EXTRACT PROVIDED ::

## start

If management determines that any declines in market value of these investments
are other than temporary, the securities will be written-down to the realizable
value of the investment and reflected in the income statement. If a bond is in
default of interest payments and it is determined that liquidation of the
security would be in the Company's best interest, the security will be sold to
return the proceeds to income producing assets.
At March 31, 1995, the Company's five largest investments in corporate debt
securities totaled $20,687,423, none of which individually exceeded $4.3
million. These investments had a market value of $20.1 million.
In compliance with "Accounting for Certain Investments in Debt and Equity
Securities (FAS 115)," the Company has classified 55% of its fixed maturity
portfolio as available-for-sale at March 31, 1995. Management believes this
level of available-for-sale securities is sufficient for the Company to meet its
liquidity needs and provides the flexibility necessary to respond to changes in
the securities markets. Securities classified as available-for-sale are carried
at market value with unrealized gains and losses included in stockholders'
equity. Fixed maturities classified as held-to-maturity are carried at the lower
of cost or market value. The held-to-maturity category includes only fixed
maturities which management has both the positive intent and ability to hold
until maturity.

## end

Please write out the passage above on the company's debt securities, word for word and in full.

MATERIAL PROVIDED ::
## start

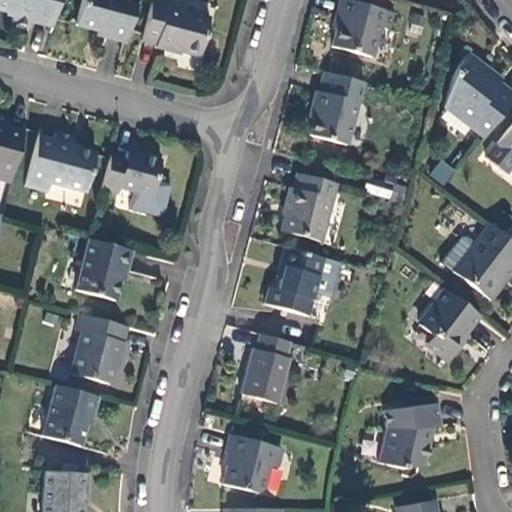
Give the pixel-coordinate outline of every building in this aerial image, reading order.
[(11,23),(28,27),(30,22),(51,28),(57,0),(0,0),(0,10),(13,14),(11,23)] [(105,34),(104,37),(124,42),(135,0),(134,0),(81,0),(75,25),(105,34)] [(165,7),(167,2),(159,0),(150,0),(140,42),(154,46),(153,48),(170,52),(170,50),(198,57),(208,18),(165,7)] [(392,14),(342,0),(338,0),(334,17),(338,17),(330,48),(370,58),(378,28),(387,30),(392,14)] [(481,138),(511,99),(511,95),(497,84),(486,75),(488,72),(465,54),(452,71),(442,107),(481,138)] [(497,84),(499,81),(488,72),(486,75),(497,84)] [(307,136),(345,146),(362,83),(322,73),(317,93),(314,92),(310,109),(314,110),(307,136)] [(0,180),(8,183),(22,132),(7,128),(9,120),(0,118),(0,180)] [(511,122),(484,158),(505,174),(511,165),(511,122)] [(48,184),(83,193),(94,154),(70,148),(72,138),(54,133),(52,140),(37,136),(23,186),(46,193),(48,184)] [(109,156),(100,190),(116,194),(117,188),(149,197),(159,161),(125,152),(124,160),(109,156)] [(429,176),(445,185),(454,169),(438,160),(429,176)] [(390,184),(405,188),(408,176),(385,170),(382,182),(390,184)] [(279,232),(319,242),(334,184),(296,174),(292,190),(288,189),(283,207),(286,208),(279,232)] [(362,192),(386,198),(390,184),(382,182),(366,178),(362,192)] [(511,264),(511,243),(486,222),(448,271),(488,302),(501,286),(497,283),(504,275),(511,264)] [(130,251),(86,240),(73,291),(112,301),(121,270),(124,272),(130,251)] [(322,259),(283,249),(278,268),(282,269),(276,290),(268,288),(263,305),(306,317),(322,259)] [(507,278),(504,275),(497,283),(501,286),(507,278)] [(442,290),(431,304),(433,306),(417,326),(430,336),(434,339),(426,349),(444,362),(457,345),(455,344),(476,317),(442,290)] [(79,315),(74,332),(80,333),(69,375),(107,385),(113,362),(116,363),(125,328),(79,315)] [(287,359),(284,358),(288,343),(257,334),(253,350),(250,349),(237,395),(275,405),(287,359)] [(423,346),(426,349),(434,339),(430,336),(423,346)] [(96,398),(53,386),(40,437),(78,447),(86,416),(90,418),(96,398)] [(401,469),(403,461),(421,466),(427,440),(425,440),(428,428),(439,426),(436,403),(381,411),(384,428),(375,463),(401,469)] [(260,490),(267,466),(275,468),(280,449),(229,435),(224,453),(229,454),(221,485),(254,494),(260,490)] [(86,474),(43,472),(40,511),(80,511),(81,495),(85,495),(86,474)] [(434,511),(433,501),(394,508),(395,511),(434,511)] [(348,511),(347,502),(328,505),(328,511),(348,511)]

## end

TASK SOLUTION ::
If management determines that any declines in market value of these investments
are other than temporary, the securities will be written-down to the realizable
value of the investment and reflected in the income statement. If a bond is in
default of interest payments and it is determined that liquidation of the
security would be in the Company's best interest, the security will be sold to
return the proceeds to income producing assets.
At March 31, 1995, the Company's five largest investments in corporate debt
securities totaled $20,687,423, none of which individually exceeded $4.3
million. These investments had a market value of $20.1 million.
In compliance with "Accounting for Certain Investments in Debt and Equity
Securities (FAS 115)," the Company has classified 55% of its fixed maturity
portfolio as available-for-sale at March 31, 1995. Management believes this
level of available-for-sale securities is sufficient for the Company to meet its
liquidity needs and provides the flexibility necessary to respond to changes in
the securities markets. Securities classified as available-for-sale are carried
at market value with unrealized gains and losses included in stockholders'
equity. Fixed maturities classified as held-to-maturity are carried at the lower
of cost or market value. The held-to-maturity category includes only fixed
maturities which management has both the positive intent and ability to hold
until maturity.